Please write out the text of the entries below again, changing "visitors" to "users" wherever it occurs and keeping everything else the same. Leave the pictures out.

*-*-*

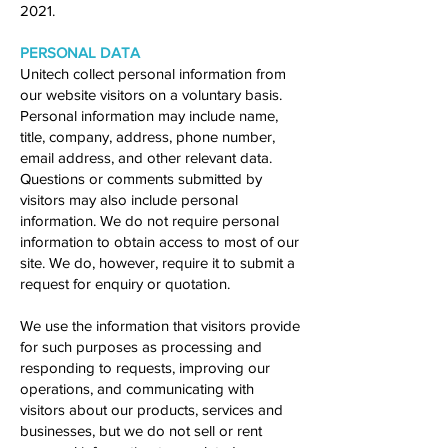
2021.
PERSONAL DATA
Unitech collect personal information from
our website visitors on a voluntary basis.
Personal information may include name,
title, company, address, phone number,
email address, and other relevant data.
Questions or comments submitted by
visitors may also include personal
information. We do not require personal
information to obtain access to most of our
site. We do, however, require it to submit a
request for enquiry or quotation.
We use the information that visitors provide
for such purposes as processing and
responding to requests, improving our
operations, and communicating with
visitors about our products, services and
businesses, but we do not sell or rent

*-*-*

OUTPUT:
2021.
PERSONAL DATA
Unitech collect personal information from
our website users on a voluntary basis.
Personal information may include name,
title, company, address, phone number,
email address, and other relevant data.
Questions or comments submitted by
users may also include personal
information. We do not require personal
information to obtain access to most of our
site. We do, however, require it to submit a
request for enquiry or quotation.
We use the information that users provide
for such purposes as processing and
responding to requests, improving our
operations, and communicating with
users about our products, services and
businesses, but we do not sell or rent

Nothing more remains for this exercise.